→ **WORK INSTRUCTIONS**
1. Do the following statements agree with the EIT scoring project description? For each of (a), (b), and (c), answer yes or no and quote the deciding words from the text. (a) The project needs Python 3.10 or later. (b) The data/output/ folder is kept under version control. (c) A score of 3 demands grammar with no errors.
2. Copy the dataset entries word for word, starting with the first entry and ending with the line that contains "black square at", including that line.

→ **EXTRACT**
GSoC Test II: Evaluation of Transcribed Data
This project implements an automated scoring system for the Spanish Elicited Imitation Task (EIT) using the Ortega (2000) meaning-based rubric. The system compares learner utterances against prompt sentences and outputs sentence-level scores (0–4) for each utterance in the sample data.
The scoring system was designed to approximate human EIT scoring by combining transcription preprocessing, idea unit overlap analysis, fuzzy string matching, and rule-based scoring logic — with semantic similarity (always active) for borderline adjudication.
AutoEIT/
├── score_eit.py ← Quick entry point (python score_eit.py)
├── requirements.txt
│
├── data/
│ ├── raw/ ← Input Excel + committed scored output
│ └── output/ ← Generated at runtime (gitignored)
│
├── src/
│ ├── rubric.py ← Rubric constants, score descriptors, synonymous rules
│ ├── preprocessing.py ← Text cleaning per EIT protocol
│ ├── scoring.py ← Ortega rubric implementation + hybrid scoring
│ ├── utils.py ← Column detection, fuzzy matching, semantic similarity
│ └── pipeline.py ← End-to-end orchestrator
│
├── scripts/
│ └── run_scoring.py ← CLI with flags (--no-semantic, --no-spacy, etc.)
│
└── evaluation/
├── methodology.md ← Full approach, evaluation, limitations, future work
└── expected_scores.json ← Gold-standard expected output for --verify
Requires Python 3.10+.
# Install dependencies (pinned versions for reproducibility)
pip install -r requirements.txt
# Run scoring (simplest)
python score_eit.py
# Or with CLI options
python score_eit.py --no-semantic --no-spacy
python score_eit.py --quiet # suppress stdout, write to log only
python score_eit.py --help # see all options
# Verify output matches expected scores (reproducibility check)
python score_eit.py --no-semantic --no-spacy --quiet --verify
# Optional: enable POS-based content word detection
pip install spacy && python -m spacy download es_core_news_sm| File | Description |
|---|---|
data/output/AutoEIT_Scored_Results.xlsx |
Original sheets with Score column added |
data/output/preprocessed_transcriptions.csv |
Cleaned text, overlap metrics, explanations |
data/output/scoring_log.txt |
Per-sentence scoring detail log |
data/output/is git-ignored (generated artifacts). Run the script to reproduce.
| Score | Criteria |
|---|---|
| 4 | Exact repetition — form and meaning match stimulus exactly |
| 3 | Meaning preserved; grammar errors OK if meaning unchanged; muy optional; y/pero interchangeable |
| 2 | >50% idea units present; meaningful but inexact/incomplete; when in doubt → score 2 |
| 1 | ~50% idea units; much information missing; or not a self-standing sentence |
| 0 | Silence, garbled, or only 1–2 content words matched |
-
Preprocessing — Follows the MFS/CogSLA Lab protocol: removes
[gibberish],[pause],xxx, false starts, stuttering; extracts best final response from self-corrections. -
Content-word overlap — Extracts content words (nouns, verbs, adjectives, adverbs) via spaCy POS tagging or stopword filtering. Computes fuzzy-matched overlap ratio against the target sentence.

Dataset rows:
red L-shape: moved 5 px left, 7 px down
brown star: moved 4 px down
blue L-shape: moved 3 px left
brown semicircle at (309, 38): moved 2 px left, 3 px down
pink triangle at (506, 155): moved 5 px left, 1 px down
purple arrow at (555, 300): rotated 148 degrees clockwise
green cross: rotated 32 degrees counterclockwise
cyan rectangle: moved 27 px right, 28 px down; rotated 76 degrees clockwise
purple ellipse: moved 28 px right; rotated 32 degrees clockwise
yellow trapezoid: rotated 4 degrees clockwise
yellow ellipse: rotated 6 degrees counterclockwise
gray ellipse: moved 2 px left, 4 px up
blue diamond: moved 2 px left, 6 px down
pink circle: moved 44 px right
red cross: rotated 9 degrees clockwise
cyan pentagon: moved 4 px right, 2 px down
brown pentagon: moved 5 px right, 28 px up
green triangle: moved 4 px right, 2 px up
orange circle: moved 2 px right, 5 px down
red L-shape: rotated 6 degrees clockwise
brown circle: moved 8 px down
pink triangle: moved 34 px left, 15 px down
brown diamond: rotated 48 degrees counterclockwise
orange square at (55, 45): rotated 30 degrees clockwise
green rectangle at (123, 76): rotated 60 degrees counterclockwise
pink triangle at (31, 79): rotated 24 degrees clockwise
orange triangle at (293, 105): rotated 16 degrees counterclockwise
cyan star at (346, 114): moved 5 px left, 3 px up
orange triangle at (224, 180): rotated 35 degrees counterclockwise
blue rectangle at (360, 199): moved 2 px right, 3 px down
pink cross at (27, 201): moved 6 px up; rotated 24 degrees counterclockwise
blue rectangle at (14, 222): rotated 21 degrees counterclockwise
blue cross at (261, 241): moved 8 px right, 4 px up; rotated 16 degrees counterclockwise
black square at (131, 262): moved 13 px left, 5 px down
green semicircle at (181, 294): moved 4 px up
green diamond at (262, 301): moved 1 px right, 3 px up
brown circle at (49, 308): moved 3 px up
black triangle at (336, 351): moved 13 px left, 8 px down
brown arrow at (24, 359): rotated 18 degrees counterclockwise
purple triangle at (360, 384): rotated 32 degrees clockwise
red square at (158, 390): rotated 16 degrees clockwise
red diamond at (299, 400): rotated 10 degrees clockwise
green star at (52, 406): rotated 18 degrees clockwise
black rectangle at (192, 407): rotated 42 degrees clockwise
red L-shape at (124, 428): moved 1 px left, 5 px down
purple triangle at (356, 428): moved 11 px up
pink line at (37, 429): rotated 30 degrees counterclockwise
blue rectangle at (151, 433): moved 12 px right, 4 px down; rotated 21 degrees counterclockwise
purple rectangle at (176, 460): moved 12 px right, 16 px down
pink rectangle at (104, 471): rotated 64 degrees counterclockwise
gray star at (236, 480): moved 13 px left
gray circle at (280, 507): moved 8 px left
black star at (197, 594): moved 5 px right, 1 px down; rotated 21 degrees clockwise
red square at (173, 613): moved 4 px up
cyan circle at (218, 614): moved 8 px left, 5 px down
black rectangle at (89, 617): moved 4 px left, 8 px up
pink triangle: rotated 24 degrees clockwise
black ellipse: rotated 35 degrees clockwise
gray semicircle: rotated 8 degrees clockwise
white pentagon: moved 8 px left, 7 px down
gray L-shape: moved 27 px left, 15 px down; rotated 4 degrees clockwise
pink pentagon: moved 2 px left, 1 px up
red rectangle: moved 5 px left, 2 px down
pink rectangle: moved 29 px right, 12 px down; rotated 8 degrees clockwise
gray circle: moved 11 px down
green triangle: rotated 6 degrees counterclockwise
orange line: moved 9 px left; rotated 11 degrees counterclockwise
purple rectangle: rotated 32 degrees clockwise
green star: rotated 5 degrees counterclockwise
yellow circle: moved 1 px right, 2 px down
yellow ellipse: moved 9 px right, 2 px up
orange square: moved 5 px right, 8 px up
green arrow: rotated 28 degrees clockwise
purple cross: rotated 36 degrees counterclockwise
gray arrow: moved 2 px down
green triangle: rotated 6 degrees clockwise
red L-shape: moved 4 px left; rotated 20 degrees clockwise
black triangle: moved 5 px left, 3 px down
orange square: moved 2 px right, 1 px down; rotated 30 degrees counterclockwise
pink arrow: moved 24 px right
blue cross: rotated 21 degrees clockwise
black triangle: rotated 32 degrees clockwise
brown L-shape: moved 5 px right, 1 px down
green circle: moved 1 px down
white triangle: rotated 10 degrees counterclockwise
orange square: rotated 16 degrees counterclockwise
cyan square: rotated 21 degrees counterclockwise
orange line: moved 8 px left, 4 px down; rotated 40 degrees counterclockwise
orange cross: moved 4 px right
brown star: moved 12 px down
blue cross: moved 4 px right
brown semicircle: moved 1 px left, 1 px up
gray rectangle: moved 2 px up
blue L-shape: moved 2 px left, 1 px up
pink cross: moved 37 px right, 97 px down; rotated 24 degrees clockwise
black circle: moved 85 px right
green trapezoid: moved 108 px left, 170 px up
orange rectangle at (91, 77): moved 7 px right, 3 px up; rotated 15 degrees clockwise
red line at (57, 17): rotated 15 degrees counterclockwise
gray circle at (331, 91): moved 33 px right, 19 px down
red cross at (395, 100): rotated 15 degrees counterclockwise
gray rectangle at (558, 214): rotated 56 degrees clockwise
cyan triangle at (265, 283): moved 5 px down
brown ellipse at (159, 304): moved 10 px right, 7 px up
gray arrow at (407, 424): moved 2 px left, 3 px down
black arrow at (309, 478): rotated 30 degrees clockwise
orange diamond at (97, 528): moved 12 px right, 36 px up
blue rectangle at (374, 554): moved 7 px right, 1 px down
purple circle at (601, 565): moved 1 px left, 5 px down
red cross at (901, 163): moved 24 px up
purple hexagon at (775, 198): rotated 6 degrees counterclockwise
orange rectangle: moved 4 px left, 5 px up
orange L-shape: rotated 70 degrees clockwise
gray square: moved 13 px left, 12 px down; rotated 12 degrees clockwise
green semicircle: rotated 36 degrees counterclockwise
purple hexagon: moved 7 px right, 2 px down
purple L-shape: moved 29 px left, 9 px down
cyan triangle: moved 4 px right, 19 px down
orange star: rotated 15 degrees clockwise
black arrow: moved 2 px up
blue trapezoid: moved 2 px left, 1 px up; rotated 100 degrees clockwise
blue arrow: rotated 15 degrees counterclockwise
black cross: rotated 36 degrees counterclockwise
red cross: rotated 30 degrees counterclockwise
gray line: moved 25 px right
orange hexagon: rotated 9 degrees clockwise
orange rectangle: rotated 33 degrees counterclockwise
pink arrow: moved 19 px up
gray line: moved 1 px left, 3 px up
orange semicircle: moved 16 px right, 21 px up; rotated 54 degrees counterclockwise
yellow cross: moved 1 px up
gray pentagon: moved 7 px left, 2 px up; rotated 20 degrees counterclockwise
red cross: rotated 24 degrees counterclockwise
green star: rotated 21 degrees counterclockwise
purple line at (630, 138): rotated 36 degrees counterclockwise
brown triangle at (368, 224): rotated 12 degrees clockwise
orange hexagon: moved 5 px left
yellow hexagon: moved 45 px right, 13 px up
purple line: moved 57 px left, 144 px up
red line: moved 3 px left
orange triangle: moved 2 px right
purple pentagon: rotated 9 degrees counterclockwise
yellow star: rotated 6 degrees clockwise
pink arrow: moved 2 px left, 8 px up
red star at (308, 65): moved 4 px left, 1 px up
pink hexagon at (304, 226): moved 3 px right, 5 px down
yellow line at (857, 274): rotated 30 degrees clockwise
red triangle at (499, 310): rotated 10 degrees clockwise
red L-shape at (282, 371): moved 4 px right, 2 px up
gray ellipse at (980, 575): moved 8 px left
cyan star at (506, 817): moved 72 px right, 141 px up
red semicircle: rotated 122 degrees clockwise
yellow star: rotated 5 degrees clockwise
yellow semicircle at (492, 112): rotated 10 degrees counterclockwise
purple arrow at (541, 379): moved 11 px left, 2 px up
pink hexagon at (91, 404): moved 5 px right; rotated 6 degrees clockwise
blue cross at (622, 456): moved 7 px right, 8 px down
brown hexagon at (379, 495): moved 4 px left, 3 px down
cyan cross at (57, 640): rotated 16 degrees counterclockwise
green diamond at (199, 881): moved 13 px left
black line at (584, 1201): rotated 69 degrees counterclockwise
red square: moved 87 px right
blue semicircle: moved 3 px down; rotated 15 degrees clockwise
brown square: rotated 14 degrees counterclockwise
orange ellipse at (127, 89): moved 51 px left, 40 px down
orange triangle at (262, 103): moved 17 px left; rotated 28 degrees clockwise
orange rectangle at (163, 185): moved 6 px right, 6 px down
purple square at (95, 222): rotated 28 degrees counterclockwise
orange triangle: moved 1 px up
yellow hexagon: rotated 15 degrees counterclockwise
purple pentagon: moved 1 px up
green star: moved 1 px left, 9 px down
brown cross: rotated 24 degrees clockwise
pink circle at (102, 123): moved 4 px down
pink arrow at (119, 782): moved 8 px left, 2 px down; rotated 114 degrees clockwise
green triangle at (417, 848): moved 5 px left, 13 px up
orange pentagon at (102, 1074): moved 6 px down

→ **RESULTS FOR THE EXERCISE**
1.
(a) Yes: "Requires Python 3.10+."
(b) No: "Generated at runtime (gitignored)"
(c) No: "grammar errors OK if meaning unchanged"

2.
red L-shape: moved 5 px left, 7 px down
brown star: moved 4 px down
blue L-shape: moved 3 px left
brown semicircle at (309, 38): moved 2 px left, 3 px down
pink triangle at (506, 155): moved 5 px left, 1 px down
purple arrow at (555, 300): rotated 148 degrees clockwise
green cross: rotated 32 degrees counterclockwise
cyan rectangle: moved 27 px right, 28 px down; rotated 76 degrees clockwise
purple ellipse: moved 28 px right; rotated 32 degrees clockwise
yellow trapezoid: rotated 4 degrees clockwise
yellow ellipse: rotated 6 degrees counterclockwise
gray ellipse: moved 2 px left, 4 px up
blue diamond: moved 2 px left, 6 px down
pink circle: moved 44 px right
red cross: rotated 9 degrees clockwise
cyan pentagon: moved 4 px right, 2 px down
brown pentagon: moved 5 px right, 28 px up
green triangle: moved 4 px right, 2 px up
orange circle: moved 2 px right, 5 px down
red L-shape: rotated 6 degrees clockwise
brown circle: moved 8 px down
pink triangle: moved 34 px left, 15 px down
brown diamond: rotated 48 degrees counterclockwise
orange square at (55, 45): rotated 30 degrees clockwise
green rectangle at (123, 76): rotated 60 degrees counterclockwise
pink triangle at (31, 79): rotated 24 degrees clockwise
orange triangle at (293, 105): rotated 16 degrees counterclockwise
cyan star at (346, 114): moved 5 px left, 3 px up
orange triangle at (224, 180): rotated 35 degrees counterclockwise
blue rectangle at (360, 199): moved 2 px right, 3 px down
pink cross at (27, 201): moved 6 px up; rotated 24 degrees counterclockwise
blue rectangle at (14, 222): rotated 21 degrees counterclockwise
blue cross at (261, 241): moved 8 px right, 4 px up; rotated 16 degrees counterclockwise
black square at (131, 262): moved 13 px left, 5 px down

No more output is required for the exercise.